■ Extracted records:
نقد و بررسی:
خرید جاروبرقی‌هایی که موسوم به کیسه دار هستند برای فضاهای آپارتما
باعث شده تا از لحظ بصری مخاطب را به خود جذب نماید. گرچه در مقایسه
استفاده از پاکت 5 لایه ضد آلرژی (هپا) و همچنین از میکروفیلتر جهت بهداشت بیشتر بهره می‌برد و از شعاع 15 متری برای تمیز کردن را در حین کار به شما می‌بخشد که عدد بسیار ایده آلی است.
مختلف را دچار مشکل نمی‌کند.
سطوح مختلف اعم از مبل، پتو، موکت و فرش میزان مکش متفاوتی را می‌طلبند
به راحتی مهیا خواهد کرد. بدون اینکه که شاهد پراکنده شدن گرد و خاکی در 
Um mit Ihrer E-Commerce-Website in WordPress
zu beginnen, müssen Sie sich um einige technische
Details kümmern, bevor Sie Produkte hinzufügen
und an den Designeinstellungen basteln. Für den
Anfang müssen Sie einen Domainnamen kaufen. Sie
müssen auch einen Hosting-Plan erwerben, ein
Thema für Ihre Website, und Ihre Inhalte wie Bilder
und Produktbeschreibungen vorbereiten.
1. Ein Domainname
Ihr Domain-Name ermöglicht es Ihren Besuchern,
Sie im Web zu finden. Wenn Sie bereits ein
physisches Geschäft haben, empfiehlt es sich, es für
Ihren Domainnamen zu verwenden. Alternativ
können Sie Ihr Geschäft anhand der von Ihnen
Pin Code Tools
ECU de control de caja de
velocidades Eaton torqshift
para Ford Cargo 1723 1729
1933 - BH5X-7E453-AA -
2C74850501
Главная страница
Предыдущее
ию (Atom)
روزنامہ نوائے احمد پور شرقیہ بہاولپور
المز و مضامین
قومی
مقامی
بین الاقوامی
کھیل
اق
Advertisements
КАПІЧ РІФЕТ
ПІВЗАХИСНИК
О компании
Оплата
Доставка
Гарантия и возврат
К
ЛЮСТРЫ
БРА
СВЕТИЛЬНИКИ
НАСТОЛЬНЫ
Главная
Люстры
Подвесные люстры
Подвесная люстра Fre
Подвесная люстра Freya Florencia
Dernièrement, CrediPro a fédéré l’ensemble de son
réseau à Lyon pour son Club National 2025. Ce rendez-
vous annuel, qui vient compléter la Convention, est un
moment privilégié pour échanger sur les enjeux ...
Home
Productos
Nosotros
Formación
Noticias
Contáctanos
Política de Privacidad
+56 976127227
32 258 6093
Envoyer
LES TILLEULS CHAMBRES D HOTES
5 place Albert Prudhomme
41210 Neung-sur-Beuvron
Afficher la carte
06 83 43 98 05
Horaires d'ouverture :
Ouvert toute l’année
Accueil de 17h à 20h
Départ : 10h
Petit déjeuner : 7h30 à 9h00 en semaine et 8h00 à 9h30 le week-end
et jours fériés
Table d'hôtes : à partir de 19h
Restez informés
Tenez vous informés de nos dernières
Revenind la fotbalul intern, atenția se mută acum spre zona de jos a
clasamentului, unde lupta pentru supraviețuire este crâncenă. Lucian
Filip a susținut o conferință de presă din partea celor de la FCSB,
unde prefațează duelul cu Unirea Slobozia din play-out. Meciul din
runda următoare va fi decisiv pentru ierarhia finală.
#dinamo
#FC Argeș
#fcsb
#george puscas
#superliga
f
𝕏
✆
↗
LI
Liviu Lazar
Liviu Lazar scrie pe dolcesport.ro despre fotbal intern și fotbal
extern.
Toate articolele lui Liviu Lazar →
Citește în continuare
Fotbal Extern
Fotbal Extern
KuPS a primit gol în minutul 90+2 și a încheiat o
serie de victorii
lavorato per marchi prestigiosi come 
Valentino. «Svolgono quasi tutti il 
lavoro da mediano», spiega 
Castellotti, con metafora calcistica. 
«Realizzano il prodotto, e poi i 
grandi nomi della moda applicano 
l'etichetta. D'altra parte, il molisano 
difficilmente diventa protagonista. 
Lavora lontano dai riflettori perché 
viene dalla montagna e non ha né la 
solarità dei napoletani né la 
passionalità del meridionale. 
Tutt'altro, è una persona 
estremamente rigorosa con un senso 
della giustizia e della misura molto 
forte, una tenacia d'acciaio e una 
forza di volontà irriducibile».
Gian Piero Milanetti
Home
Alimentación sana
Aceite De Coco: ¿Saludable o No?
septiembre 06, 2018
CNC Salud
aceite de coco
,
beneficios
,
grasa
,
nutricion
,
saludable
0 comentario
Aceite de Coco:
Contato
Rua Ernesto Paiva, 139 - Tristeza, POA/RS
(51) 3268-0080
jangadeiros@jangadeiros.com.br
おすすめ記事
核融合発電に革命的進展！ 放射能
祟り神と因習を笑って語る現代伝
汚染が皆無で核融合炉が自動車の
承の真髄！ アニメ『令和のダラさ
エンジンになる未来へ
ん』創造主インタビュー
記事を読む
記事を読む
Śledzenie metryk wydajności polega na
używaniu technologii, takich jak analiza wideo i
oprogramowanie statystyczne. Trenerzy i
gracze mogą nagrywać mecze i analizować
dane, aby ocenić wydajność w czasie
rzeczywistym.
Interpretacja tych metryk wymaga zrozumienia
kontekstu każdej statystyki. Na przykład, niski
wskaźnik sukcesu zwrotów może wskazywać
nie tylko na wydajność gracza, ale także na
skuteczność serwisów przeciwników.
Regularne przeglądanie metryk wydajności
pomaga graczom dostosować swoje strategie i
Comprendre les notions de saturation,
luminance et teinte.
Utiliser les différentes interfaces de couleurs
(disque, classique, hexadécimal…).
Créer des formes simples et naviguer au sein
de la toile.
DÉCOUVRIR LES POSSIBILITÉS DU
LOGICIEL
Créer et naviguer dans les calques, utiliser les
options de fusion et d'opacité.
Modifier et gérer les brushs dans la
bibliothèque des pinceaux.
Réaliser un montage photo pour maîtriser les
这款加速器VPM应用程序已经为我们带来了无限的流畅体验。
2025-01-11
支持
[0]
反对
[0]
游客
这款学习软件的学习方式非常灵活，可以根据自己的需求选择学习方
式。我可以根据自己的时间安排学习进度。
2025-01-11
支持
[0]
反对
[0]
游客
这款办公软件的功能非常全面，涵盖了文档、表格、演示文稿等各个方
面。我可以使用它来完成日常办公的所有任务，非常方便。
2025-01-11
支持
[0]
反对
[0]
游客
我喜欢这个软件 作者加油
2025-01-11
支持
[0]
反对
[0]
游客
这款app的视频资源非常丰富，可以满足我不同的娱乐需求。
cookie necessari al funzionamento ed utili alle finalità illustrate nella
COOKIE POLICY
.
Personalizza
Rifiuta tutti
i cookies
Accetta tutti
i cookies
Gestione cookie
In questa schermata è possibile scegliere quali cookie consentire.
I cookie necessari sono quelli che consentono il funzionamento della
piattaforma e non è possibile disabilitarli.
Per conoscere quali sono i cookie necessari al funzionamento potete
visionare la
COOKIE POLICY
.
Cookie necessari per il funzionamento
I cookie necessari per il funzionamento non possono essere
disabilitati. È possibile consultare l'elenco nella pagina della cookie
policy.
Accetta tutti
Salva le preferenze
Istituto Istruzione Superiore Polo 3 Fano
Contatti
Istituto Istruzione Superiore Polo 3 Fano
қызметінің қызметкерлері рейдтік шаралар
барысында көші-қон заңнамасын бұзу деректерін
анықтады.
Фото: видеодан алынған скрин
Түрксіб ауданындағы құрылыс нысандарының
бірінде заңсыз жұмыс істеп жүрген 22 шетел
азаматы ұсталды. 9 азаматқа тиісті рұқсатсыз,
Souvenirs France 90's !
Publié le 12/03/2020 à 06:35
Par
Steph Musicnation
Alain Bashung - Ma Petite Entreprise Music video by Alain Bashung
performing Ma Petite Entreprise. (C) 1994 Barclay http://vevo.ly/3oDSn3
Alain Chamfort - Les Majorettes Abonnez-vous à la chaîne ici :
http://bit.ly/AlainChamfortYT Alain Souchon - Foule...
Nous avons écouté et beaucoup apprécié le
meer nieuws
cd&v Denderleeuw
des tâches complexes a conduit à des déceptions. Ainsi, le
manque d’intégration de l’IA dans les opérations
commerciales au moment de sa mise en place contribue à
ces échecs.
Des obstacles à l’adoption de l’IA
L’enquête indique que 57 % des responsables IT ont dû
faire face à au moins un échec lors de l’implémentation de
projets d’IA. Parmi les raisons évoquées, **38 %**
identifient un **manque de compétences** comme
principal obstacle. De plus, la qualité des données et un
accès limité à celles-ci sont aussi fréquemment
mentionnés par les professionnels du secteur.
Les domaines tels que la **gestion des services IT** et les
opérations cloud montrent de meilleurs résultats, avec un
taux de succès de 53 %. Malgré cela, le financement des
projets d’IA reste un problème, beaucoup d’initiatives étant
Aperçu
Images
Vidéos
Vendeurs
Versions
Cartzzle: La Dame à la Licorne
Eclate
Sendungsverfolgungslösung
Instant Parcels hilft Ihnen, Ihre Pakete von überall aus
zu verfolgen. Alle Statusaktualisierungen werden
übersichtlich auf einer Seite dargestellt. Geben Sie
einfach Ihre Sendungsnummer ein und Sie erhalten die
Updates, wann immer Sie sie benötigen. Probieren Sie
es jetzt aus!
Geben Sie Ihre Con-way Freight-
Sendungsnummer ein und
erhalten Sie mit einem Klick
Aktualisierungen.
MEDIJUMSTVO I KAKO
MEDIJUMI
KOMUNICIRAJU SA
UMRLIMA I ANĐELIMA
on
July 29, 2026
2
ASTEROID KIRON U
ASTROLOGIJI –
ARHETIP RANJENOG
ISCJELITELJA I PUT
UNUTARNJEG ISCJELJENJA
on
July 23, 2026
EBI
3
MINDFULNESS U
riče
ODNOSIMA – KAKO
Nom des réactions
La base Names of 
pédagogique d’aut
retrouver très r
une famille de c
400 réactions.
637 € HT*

■ What you have to do:
List every line above that contains the string "люстра", treating uppercase and lowercase letters as distinct.

■ Result:
Подвесная люстра Fre
Подвесная люстра Freya Florencia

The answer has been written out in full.